**PROBLEM TO WORK ON:**
Reproduce as a numbered list the rows in the span that opens with the line containing "pose: elev=250.5 azim=148.0" and closes with the line containing "Dot at: (257, 241)", both included, omitting any blank lines.

**LISTED ENTRIES:**

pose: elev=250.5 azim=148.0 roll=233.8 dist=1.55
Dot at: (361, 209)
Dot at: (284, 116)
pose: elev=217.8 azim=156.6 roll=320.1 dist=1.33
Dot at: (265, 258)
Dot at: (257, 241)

...

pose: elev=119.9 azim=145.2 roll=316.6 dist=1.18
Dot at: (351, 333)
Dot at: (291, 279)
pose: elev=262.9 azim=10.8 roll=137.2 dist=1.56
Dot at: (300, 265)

**CORRECT RESULT:**
1. pose: elev=250.5 azim=148.0 roll=233.8 dist=1.55
2. Dot at: (361, 209)
3. Dot at: (284, 116)
4. pose: elev=217.8 azim=156.6 roll=320.1 dist=1.33
5. Dot at: (265, 258)
6. Dot at: (257, 241)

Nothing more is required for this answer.